HUSAR: Esse sacerdote talvez pudesse compreender de dentro os problemas concretos de seus paroquianos. Atitude que muitas vezes falta aos nossos sacerdotes, que parecem às vezes viver num mundo à parte.
Uma outra questão tocada no Sínodo foi a possibilidade de administrar a comunhão aos cristãos de outras Igrejas e comunidades eclesiais.
HUSAR: Entre nós, houve episódios dramáticos da história que criaram o estado de necessidade que justifica o recurso a essa prática. Muitos de nós, durante a época soviética, eram deportados para a Sibéria. Mas acontecia também que os ortodoxos fossem deportados para a Ucrânia, para regiões nas quais não havia paróquias ortodoxas. Já na década de 1930, o metropolita Andrzej Spetyckyj estabeleceu que se administrassem os sacramentos aos ortodoxos que, com reta intenção, viessem pedi-los em nossas paróquias. A única coisa que se deveria evitar era o escândalo.
Hoje, na Ucrânia, a Igreja Ortodoxa também parece dividida em três partes. Mas o governo nacionalista quer uma Igreja nacional unida e faz pressões para reunificá-la.
HUSAR: A Igreja de Kiev nasceu há mil anos. Depois, começaram as divisões. Primeiramente, nos dividimos entre católicos e ortodoxos. Depois, nas últimas décadas, os ortodoxos se dividiram em três grandes troncos. Agora, o presidente Yushchenko, como já fizera seu predecessor, Kuchma, frisou em mais de uma ocasião que o governo gostaria de ver uma só Igreja ucraniana ortodoxa unida.
O que o senhor pensa desse pressing presidencial?
HUSAR: Eu o vejo com bons o-lhos. Já disse que queremos entrar nós também nessa única Igreja ucraniana, com apenas uma condição: que o patriarca dessa Igreja unida esteja em comunhão com o sucessor de Pedro. Como Sínodo, já pedimos ao governo que não entregue a ne-nhuma das Igrejas atualmente divididas a Catedral de Santa Sofia, em Kiev. Que eles continuem a mantê-la como museu, enquanto não houver em Kiev uma só Igreja e um só patriarca. O governo acolheu a nossa proposta.

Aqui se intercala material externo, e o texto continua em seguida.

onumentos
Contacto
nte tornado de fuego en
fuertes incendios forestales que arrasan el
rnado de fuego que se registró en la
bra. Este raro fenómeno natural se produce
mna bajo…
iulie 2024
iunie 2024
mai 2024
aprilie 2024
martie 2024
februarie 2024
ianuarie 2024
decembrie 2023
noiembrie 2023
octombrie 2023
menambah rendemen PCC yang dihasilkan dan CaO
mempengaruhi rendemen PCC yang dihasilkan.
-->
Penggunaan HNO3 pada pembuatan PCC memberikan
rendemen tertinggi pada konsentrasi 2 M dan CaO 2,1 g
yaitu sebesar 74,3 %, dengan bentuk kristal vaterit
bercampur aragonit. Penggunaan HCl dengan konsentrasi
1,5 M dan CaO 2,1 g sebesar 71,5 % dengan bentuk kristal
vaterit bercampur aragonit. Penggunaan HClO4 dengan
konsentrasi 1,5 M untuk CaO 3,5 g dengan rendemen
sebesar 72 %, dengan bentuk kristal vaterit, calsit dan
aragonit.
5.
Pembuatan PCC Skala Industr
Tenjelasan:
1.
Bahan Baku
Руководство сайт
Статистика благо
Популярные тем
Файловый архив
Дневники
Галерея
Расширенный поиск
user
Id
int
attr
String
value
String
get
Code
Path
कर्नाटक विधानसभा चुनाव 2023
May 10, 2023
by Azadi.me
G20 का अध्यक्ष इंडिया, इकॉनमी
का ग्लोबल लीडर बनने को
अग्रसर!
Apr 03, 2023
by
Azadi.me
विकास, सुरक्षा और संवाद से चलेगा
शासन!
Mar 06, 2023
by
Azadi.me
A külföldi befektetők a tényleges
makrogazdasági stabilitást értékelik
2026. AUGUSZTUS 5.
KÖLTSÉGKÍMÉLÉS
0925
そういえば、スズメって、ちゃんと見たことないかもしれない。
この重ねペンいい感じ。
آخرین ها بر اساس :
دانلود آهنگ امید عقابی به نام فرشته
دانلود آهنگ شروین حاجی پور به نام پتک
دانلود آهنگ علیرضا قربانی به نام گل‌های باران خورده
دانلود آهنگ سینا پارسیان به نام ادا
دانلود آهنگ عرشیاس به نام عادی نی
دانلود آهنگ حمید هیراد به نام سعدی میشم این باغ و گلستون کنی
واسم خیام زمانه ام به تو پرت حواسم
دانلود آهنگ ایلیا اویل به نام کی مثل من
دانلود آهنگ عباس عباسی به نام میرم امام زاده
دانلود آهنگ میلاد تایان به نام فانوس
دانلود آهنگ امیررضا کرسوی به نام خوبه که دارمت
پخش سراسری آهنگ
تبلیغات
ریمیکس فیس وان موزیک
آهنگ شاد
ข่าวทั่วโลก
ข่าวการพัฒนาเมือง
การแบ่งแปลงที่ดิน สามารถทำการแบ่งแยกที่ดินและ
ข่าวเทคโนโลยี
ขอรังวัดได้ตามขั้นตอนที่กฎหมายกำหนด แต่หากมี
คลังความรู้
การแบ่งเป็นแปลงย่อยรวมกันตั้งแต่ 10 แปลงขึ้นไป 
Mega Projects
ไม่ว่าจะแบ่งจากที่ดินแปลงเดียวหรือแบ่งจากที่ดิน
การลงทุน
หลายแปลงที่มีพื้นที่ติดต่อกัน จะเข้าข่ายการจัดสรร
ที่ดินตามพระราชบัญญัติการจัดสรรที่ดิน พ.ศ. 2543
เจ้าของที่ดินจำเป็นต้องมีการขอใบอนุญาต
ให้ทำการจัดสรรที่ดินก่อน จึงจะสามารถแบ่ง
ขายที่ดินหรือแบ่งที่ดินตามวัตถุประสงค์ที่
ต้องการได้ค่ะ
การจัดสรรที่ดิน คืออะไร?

Por agora, a insistência de vocês para que sua Igreja seja reconhecida como Patriarcado continua a alimentar tensões com o Patriarcado de Moscou.

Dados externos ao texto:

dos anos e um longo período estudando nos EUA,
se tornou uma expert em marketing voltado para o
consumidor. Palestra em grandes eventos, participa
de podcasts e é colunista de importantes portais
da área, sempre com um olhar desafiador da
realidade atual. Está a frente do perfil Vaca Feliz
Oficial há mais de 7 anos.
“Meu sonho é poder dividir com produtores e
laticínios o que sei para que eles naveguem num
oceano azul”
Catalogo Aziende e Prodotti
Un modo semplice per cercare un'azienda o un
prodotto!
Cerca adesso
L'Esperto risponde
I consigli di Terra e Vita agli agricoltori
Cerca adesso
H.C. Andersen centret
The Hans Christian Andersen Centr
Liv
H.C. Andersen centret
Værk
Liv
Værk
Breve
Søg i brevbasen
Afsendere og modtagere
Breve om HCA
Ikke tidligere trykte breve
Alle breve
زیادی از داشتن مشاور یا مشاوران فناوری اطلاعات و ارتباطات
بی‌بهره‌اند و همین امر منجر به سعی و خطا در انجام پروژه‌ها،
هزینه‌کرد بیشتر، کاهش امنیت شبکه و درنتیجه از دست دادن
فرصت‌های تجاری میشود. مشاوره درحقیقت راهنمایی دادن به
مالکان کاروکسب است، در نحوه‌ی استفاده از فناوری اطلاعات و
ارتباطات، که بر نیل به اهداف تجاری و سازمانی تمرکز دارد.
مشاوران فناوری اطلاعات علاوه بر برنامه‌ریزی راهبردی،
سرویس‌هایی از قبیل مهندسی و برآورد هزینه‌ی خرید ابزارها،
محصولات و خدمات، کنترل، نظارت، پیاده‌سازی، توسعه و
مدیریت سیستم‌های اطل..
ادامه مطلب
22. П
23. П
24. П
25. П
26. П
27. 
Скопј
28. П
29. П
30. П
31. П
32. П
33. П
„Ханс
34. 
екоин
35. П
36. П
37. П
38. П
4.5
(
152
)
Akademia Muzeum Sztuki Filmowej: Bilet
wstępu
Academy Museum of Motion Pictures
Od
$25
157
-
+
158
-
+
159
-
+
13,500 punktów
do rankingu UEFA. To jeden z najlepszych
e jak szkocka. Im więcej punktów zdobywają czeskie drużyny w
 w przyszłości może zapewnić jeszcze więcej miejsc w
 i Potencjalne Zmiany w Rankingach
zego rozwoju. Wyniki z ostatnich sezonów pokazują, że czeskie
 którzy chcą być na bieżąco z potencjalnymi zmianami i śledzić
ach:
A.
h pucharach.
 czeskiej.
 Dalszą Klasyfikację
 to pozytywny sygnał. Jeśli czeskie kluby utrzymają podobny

HUSAR: Nosso pedido de Patriarcado não visa fechar a possibilidade de comunhão com os ortodoxos, mas quer justamente ser útil ao diálogo com eles como parceiros iguais. Se houvesse três patriarcas na Ucrânia, estou convencido de que poderiam trabalhar melhor para recompor a unidade que havia no início.
O senhor declarou que a unidade da Igreja na Ucrânia deverá ser encontrada pelos próprios ucranianos, pois ela não poderá vir “nem de Moscou nem de Roma”. Qual seria a posição, diante da Igreja de Roma, de uma eventual Igreja ucraniana unida e em comunhão com o sucessor de Pedro?
HUSAR: Esse seria um outro tema a ser tratado no Sínodo: esclarecer o que significa para uma Igreja oriental estar em comunhão com a Sé de Pedro. Assim, os ortodoxos poderiam ver antecipadamente qual seria a sua sorte, uma vez recomposta a unidade. Veja, trata-se também de coisas muito práticas. Quando o nosso Sínodo escolhe candidatos ao episcopado, eu tenho de esperar um ano antes que eles sejam aceitos por Roma. Estou certo de que nem o patriarca Bartolomeu nem o patriarca Aléxis aceitariam uma coisa como essa. E é uma prática que poderia muito bem ser mudada: certamente não diz respeito às verdades essenciais da fé.